Avec l’avènement de Daniel Bumba à la tête de la ville-province, les attentes étaient énormes. Le projet « Kin ezo bonga », censé incarner la vision d’un Kinshasa moderne, propre et fluide, avait soulevé l’espoir d’une capitale enfin réconciliée avec elle-même. Pourtant, un an après son lancement, ce programme tient davantage du slogan de campagne que d’un véritable plan d’action. Dans la réalité, les Kinois peinent à percevoir la moindre amélioration de leur cadre de vie. Pire, les signaux sont au rouge.

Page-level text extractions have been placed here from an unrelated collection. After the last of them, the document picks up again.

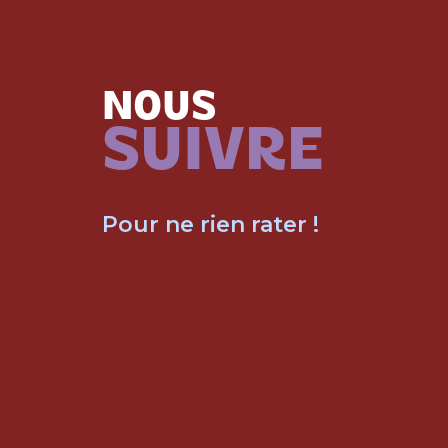
NOUS
SUIVRE
Pour ne rien rater !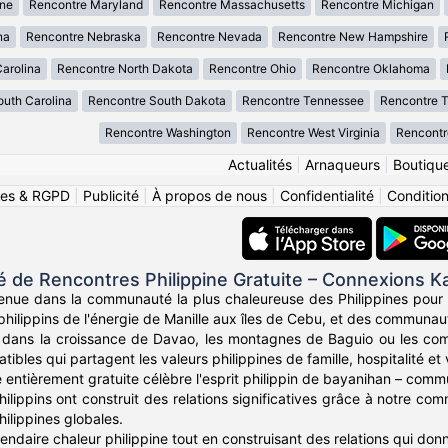
ne
Rencontre Maryland
Rencontre Massachusetts
Rencontre Michigan
na
Rencontre Nebraska
Rencontre Nevada
Rencontre New Hampshire
arolina
Rencontre North Dakota
Rencontre Ohio
Rencontre Oklahoma
uth Carolina
Rencontre South Dakota
Rencontre Tennessee
Rencontre 
Rencontre Washington
Rencontre West Virginia
Rencontr
Actualités
|
Arnaqueurs
|
Boutiqu
ies & RGPD
|
Publicité
|
À propos de nous
|
Confidentialité
|
Conditions
de Rencontres Philippine Gratuite – Connexions K
enue dans la communauté la plus chaleureuse des Philippines pour 
 philippins de l'énergie de Manille aux îles de Cebu, et des communau
dans la croissance de Davao, les montagnes de Baguio ou les co
bles qui partagent les valeurs philippines de famille, hospitalité et v
 entièrement gratuite célèbre l'esprit philippin de bayanihan – commu
hilippins ont construit des relations significatives grâce à notre comm
ilippines globales.
ndaire chaleur philippine tout en construisant des relations qui donne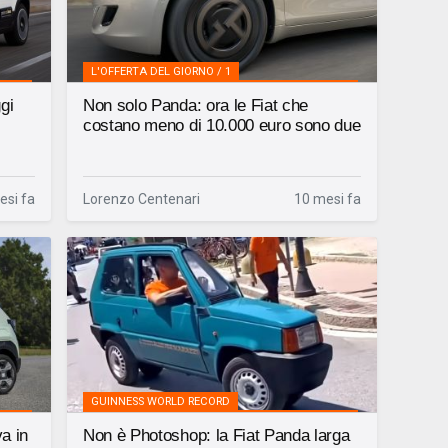
L'OFFERTA DEL GIORNO / 1
gi
Non solo Panda: ora le Fiat che
costano meno di 10.000 euro sono due
esi fa
Lorenzo Centenari
10 mesi fa
GUINNESS WORLD RECORD
a in
Non è Photoshop: la Fiat Panda larga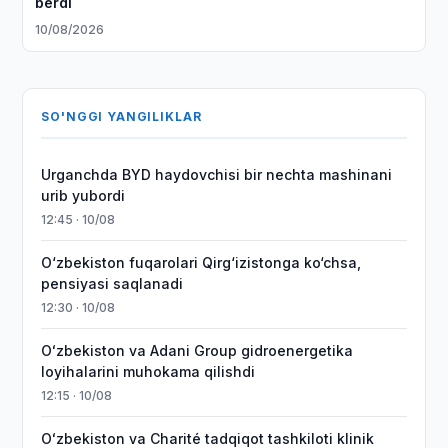
berdi
10/08/2026
SO'NGGI YANGILIKLAR
Urganchda BYD haydovchisi bir nechta mashinani
urib yubordi
12:45 · 10/08
O‘zbekiston fuqarolari Qirg‘izistonga ko‘chsa,
pensiyasi saqlanadi
12:30 · 10/08
Oʻzbekiston va Adani Group gidroenergetika
loyihalarini muhokama qilishdi
12:15 · 10/08
Oʻzbekiston va Charité tadqiqot tashkiloti klinik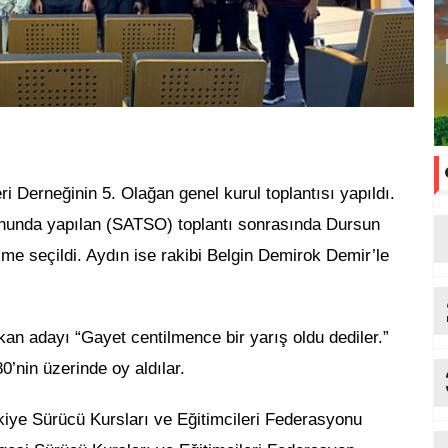
i Derneğinin 5. Olağan genel kurul toplantısı yapıldı.
nunda yapılan (SATSO) toplantı sonrasında Dursun
ime seçildi.
Aydın ise rakibi Belgin Demirok Demir’le
an adayı “Gayet centilmence bir yarış oldu dediler.”
’nin üzerinde oy aldılar.
ye Sürücü Kursları ve Eğitimcileri Federasyonu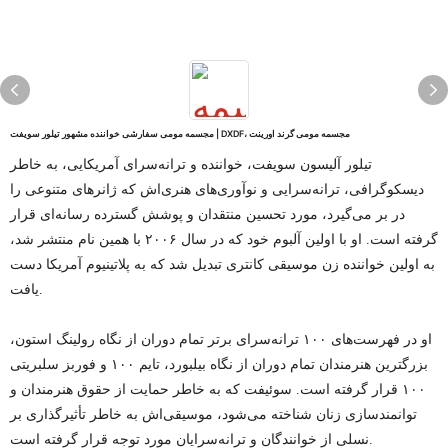
مجسمه مومی سفارشی خواننده مشهور تیلور سویفت | DXDF، مجسمه مومی گرند اورینت
تیلور آلیسون سویفت، خواننده و ترانه‌سرای آمریکایی، به خاطر
دیسکوگرافی، ترانه‌سرایی و نوآوری‌های هنری‌اش که ژانرهای متنوعی را
در بر می‌گیرد، مورد تحسین منتقدان و پوشش گسترده رسانه‌ای قرار
گرفته است. او با اولین آلبوم خود که در سال ۲۰۰۶ با همین نام منتشر شد،
به اولین خواننده زن موسیقی کانتری تبدیل شد که به پلاتینیوم آمریکا دست
یافت.
او در فهرست‌های ۱۰۰ ترانه‌سرای برتر تمام دوران از نگاه رولینگ استون،
بزرگترین هنرمندان تمام دوران از نگاه بیلبورد، تایم ۱۰۰ و فوربز سلبریتی
۱۰۰ قرار گرفته است. سوئیفت که به خاطر حمایت از حقوق هنرمندان و
توانمندسازی زنان شناخته می‌شود، موسیقی‌اش به خاطر تأثیرگذاری بر
نسلی از خوانندگان و ترانه‌سرایان مورد توجه قرار گرفته است.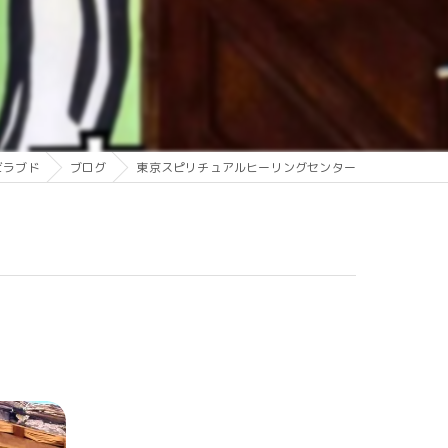
ビラブド
ブログ
東京スピリチュアルヒーリングセンター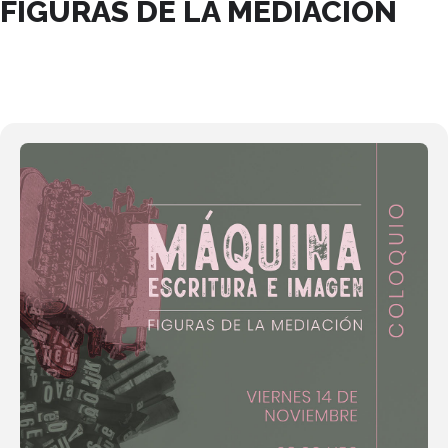
FIGURAS DE LA MEDIACIÓN
14
NOV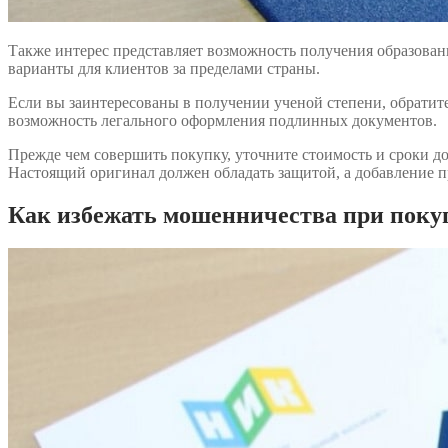
Также интерес представляет возможность получения образован
варианты для клиентов за пределами страны.
Если вы заинтересованы в получении ученой степени, обратит
возможность легального оформления подлинных документов.
Прежде чем совершить покупку, уточните стоимость и сроки до
Настоящий оригинал должен обладать защитой, а добавление п
Как избежать мошенничества при поку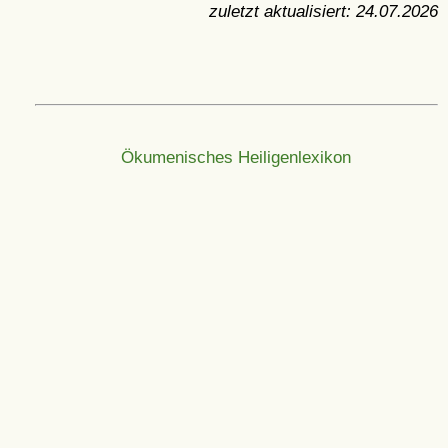
zuletzt aktualisiert:
24.07.2026
Ökumenisches Heiligenlexikon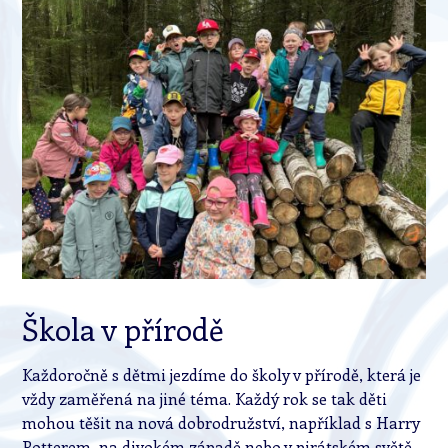
Škola v přírodě
Každoročně s dětmi jezdíme do školy v přírodě, která je
vždy zaměřená na jiné téma. Každý rok se tak děti
mohou těšit na nová dobrodružství, například s Harry
Potterem, na divokém západě nebo v pirátském světě.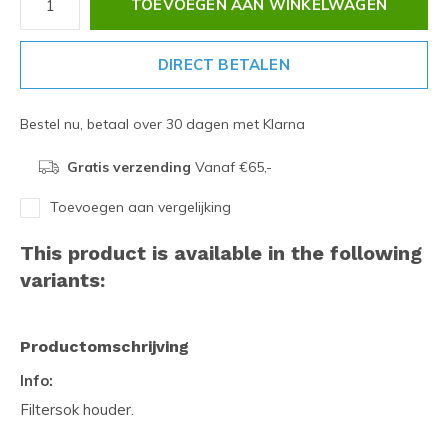
TOEVOEGEN AAN WINKELWAGEN
DIRECT BETALEN
Bestel nu, betaal over 30 dagen met Klarna
Gratis verzending
Vanaf €65,-
Toevoegen aan vergelijking
This product is available in the following
variants:
Productomschrijving
Info:
Filtersok houder.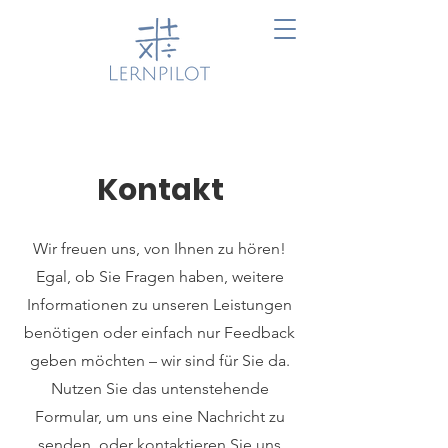
Kontakt
Wir freuen uns, von Ihnen zu hören!
Egal, ob Sie Fragen haben, weitere
Informationen zu unseren Leistungen
benötigen oder einfach nur Feedback
geben möchten – wir sind für Sie da.
Nutzen Sie das untenstehende
Formular, um uns eine Nachricht zu
senden, oder kontaktieren Sie uns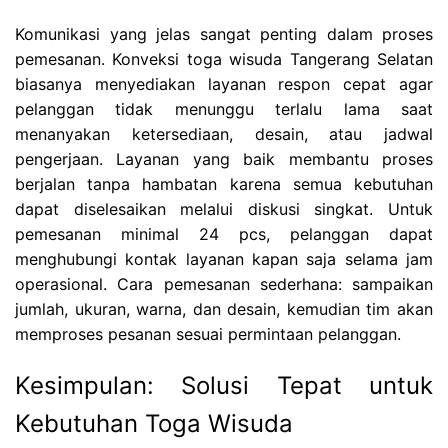
Komunikasi yang jelas sangat penting dalam proses
pemesanan. Konveksi toga wisuda Tangerang Selatan
biasanya menyediakan layanan respon cepat agar
pelanggan tidak menunggu terlalu lama saat
menanyakan ketersediaan, desain, atau jadwal
pengerjaan. Layanan yang baik membantu proses
berjalan tanpa hambatan karena semua kebutuhan
dapat diselesaikan melalui diskusi singkat. Untuk
pemesanan minimal 24 pcs, pelanggan dapat
menghubungi kontak layanan kapan saja selama jam
operasional. Cara pemesanan sederhana: sampaikan
jumlah, ukuran, warna, dan desain, kemudian tim akan
memproses pesanan sesuai permintaan pelanggan.
Kesimpulan: Solusi Tepat untuk
Kebutuhan Toga Wisuda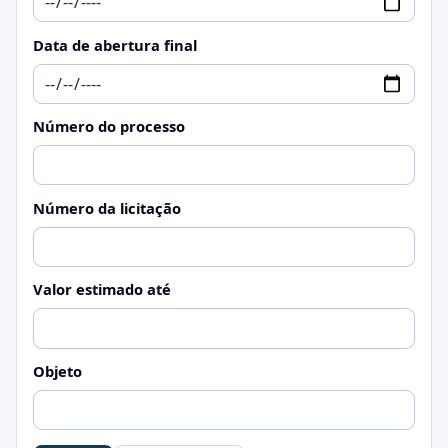
Data de abertura final
Número do processo
Número da licitação
Valor estimado até
Objeto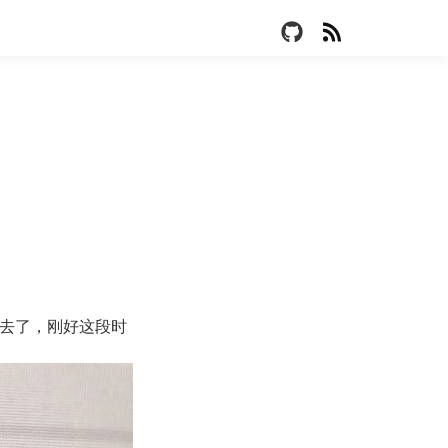
出去了，刚好这段时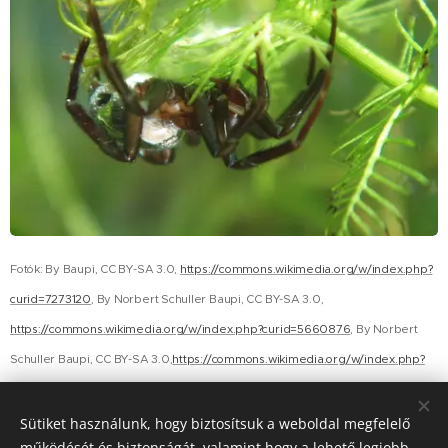
Fotók: By Baupi, CC BY-SA 3.0,
https://commons.wikimedia.org/w/index.php?
curid=7273120
, By Norbert Schuller Baupi, CC BY-SA 3.0,
https://commons.wikimedia.org/w/index.php?curid=5660876
, By Norbert
Schuller Baupi, CC BY-SA 3.0,
https://commons.wikimedia.org/w/index.php?
curid=5660941
Sütiket használunk, hogy biztosítsuk a weboldal megfelelő
működését és biztonságát, valamint hogy a lehető legjobb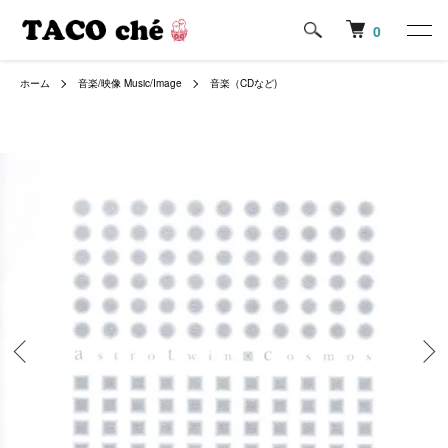
0
ホーム
音楽/映像 Music/Image
音楽（CDなど)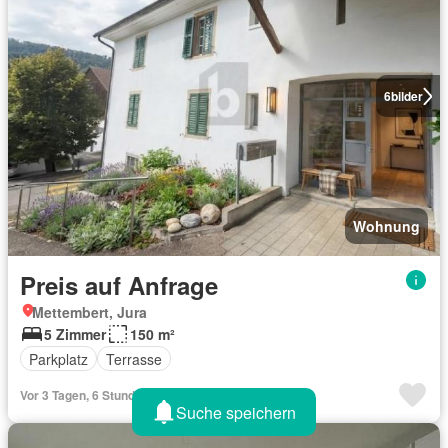
6
bilder
Wohnung
Preis auf Anfrage
Mettembert, Jura
5 Zimmer
150 m²
Parkplatz
Terrasse
Vor 3 Tagen, 6 Stunden
Suche speichern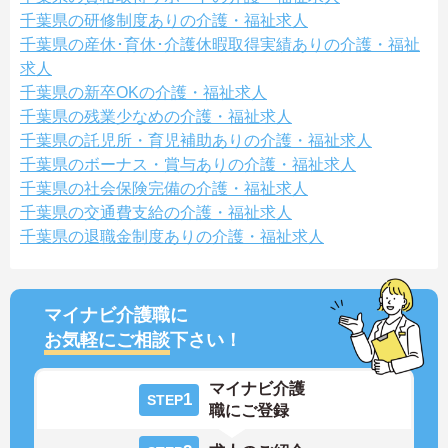
千葉県の研修制度ありの介護・福祉求人
千葉県の産休･育休･介護休暇取得実績ありの介護・福祉
求人
千葉県の新卒OKの介護・福祉求人
千葉県の残業少なめの介護・福祉求人
千葉県の託児所・育児補助ありの介護・福祉求人
千葉県のボーナス・賞与ありの介護・福祉求人
千葉県の社会保険完備の介護・福祉求人
千葉県の交通費支給の介護・福祉求人
千葉県の退職金制度ありの介護・福祉求人
マイナビ介護職に
お気軽にご相談
下さい！
マイナビ介護
1
STEP
職にご登録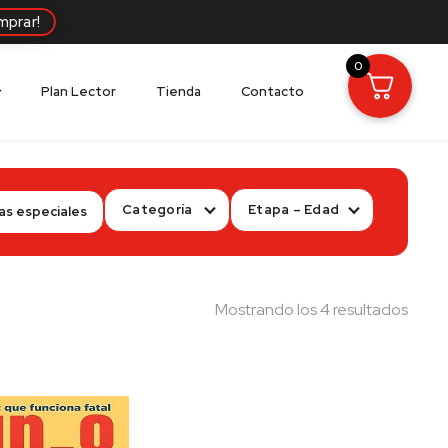
mprar!
0
Plan Lector
Tienda
Contacto
Categoría
Etapa – Edad
as especiales
Orde
Mostrando los 4 resultados
por
los
últim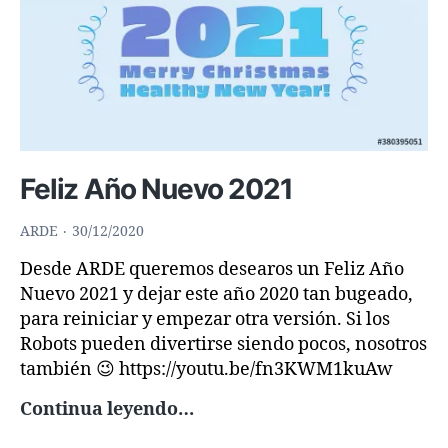
Feliz Año Nuevo 2021
ARDE
30/12/2020
Desde ARDE queremos desearos un Feliz Año
Nuevo 2021 y dejar este año 2020 tan bugeado,
para reiniciar y empezar otra versión. Si los
Robots pueden divertirse siendo pocos, nosotros
también 😉 https://youtu.be/fn3KWM1kuAw
Feliz
Continua leyendo…
Año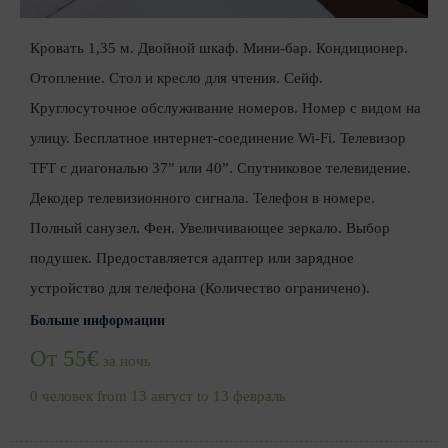
Кровать 1,35 м. Двойной шкаф. Мини-бар. Кондиционер.
Отопление. Стол и кресло для чтения. Сейф.
Круглосуточное обслуживание номеров. Номер с видом на
улицу. Бесплатное интернет-соединение Wi-Fi. Телевизор
TFT с диагональю 37” или 40”. Спутниковое телевидение.
Декодер телевизионного сигнала. Телефон в номере.
Полный санузел. Фен. Увеличивающее зеркало. Выбор
подушек. Предоставляется адаптер или зарядное
устройство для телефона (Количество ограничено).
Больше информации
От 55€
за ночь
0 человек from 13 август to 13 февраль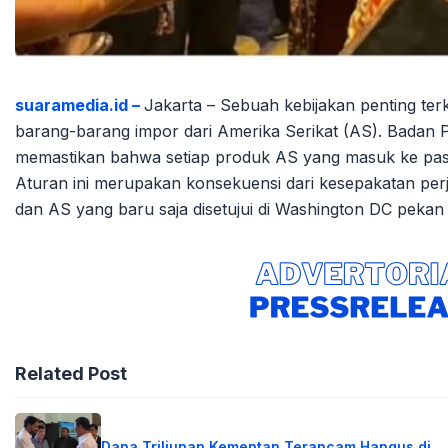
suaramedia.id –
Jakarta – Sebuah kebijakan penting terka
barang-barang impor dari Amerika Serikat (AS). Badan
memastikan bahwa setiap produk AS yang masuk ke pasar
Aturan ini merupakan konsekuensi dari kesepakatan perj
dan AS yang baru saja disetujui di Washington DC pekan 
Related Post
Dana Triliunan Kementan Terancam Hangus di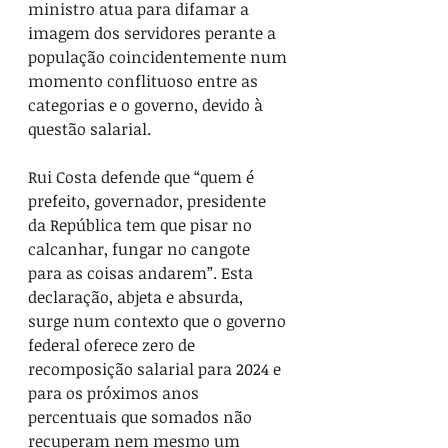
ministro atua para difamar a 
imagem dos servidores perante a 
população coincidentemente num 
momento conflituoso entre as 
categorias e o governo, devido à 
questão salarial.
Rui Costa defende que “quem é 
prefeito, governador, presidente 
da República tem que pisar no 
calcanhar, fungar no cangote 
para as coisas andarem”. Esta 
declaração, abjeta e absurda, 
surge num contexto que o governo 
federal oferece zero de 
recomposição salarial para 2024 e 
para os próximos anos 
percentuais que somados não 
recuperam nem mesmo um 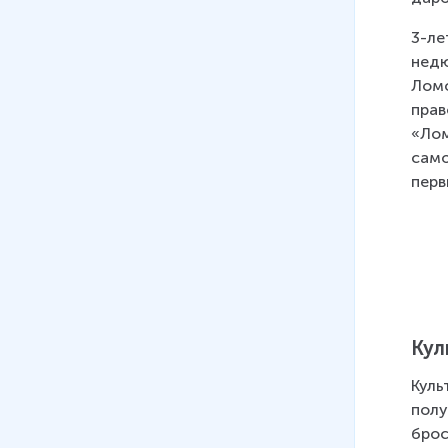
3-ле
недю
Ломо
прав
«Лом
само
перв
Кул
Куль
полу
брос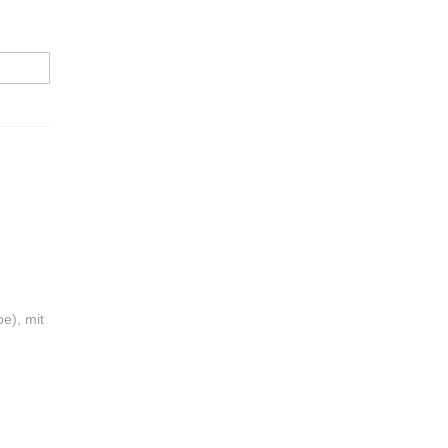
e), mit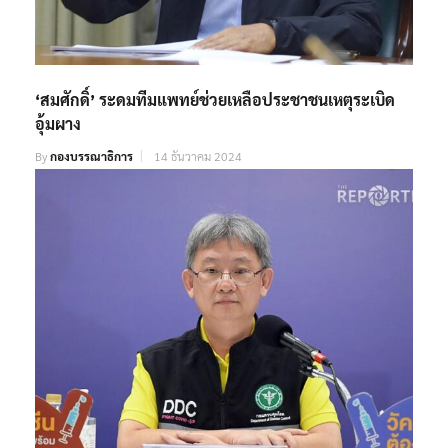
‘สมศักดิ์’ ระดมทีมแพทย์ช่วยเหลือประชาชนเหตุระเบิด
อุ้มผาง
By
กองบรรณาธิการ
14 ธันวาคม 2024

Le quotidien des habitants de Kinshasa est rythmé par les embouteillages monstres, les routes défoncées, l’accumulation des déchets, l’insécurité urbaine et le désordre structurel. À Masina, Ngaba, Mont Ngafula, Lemba ou même dans des zones plus centrales comme Gombe ou Kintambo, les artères principales sont parsemées de nids-de-poule, de flaques stagnantes et de déchets qui jonchent les trottoirs. Les travaux annoncés dans le cadre de la « rocade » ou la réhabilitation des axes prioritaires restent à l’état de maquette ou de simples déclarations médiatiques.
« Kinshasa n’évolue pas. Chaque jour, c’est la galère pour aller au travail. Pascal, Victoire, Bandal, ce sont des cauchemars. Rien n’est fait pour nous soulager », se plaint Clarisse Nsimba, commerçante à Matete.
Les nœuds de circulation tels que Rond-point Ngaba, Terminus, Pompage, Marché de la Liberté, ou encore le carrefour Super Lemba sont devenus de véritables zones de non-droit en matière de mobilité. Le trafic y est totalement désorganisé, sans présence policière efficace, ni plan de fluidification. Les Kinois assistent, impuissants, à la détérioration accélérée de leur environnement urbain.
Ce qui choque davantage, c’est l’absence de communication claire du gouverneur sur les retards ou blocages rencontrés. Où en est l’audit promis sur la voirie urbaine ? Où sont passés les budgets alloués à l’assainissement et aux travaux publics ? Le mystère reste entier, nourrissant frustrations et soupçons de mauvaise gestion.
« Ce n’est pas normal qu’aucun point d’étape ne soit rendu public. Le gouverneur doit rendre compte. On ne peut pas se cacher derrière des slogans quand la ville s’effondre », tonne Dieudonné Mbala, urbaniste à l’Université de Kinshasa.
Là où les Kinois attendaient des plans, des chantiers visibles, des indicateurs d’impact et une dynamique d’urgence, ils n’ont reçu qu’un slogan déconnecté du terrain. « Kin ezo bonga » ? Pour l’instant, rien ne « bonga ». Le slogan devient presque une provocation au regard de l’inaction actuelle.
La population, de plus en plus critique, réclame un recentrage des priorités : nettoyage systématique des grandes artères, réhabilitation d’urgence des points critiques de la voirie, amélioration de la sécurité urbaine, mais aussi mise en place d’un système de suivi et d’évaluation des projets en toute transparence.
Car Kinshasa ne se transformera pas avec des pancartes, mais par des décisions courageuses, une administration efficace, et une vision opérationnelle du développement urbain. Le gouverneur Daniel Bumba est désormais face à un défi de crédibilité. Soit il agit concrètement, soit son slogan restera gravé comme un symbole de promesses non tenues.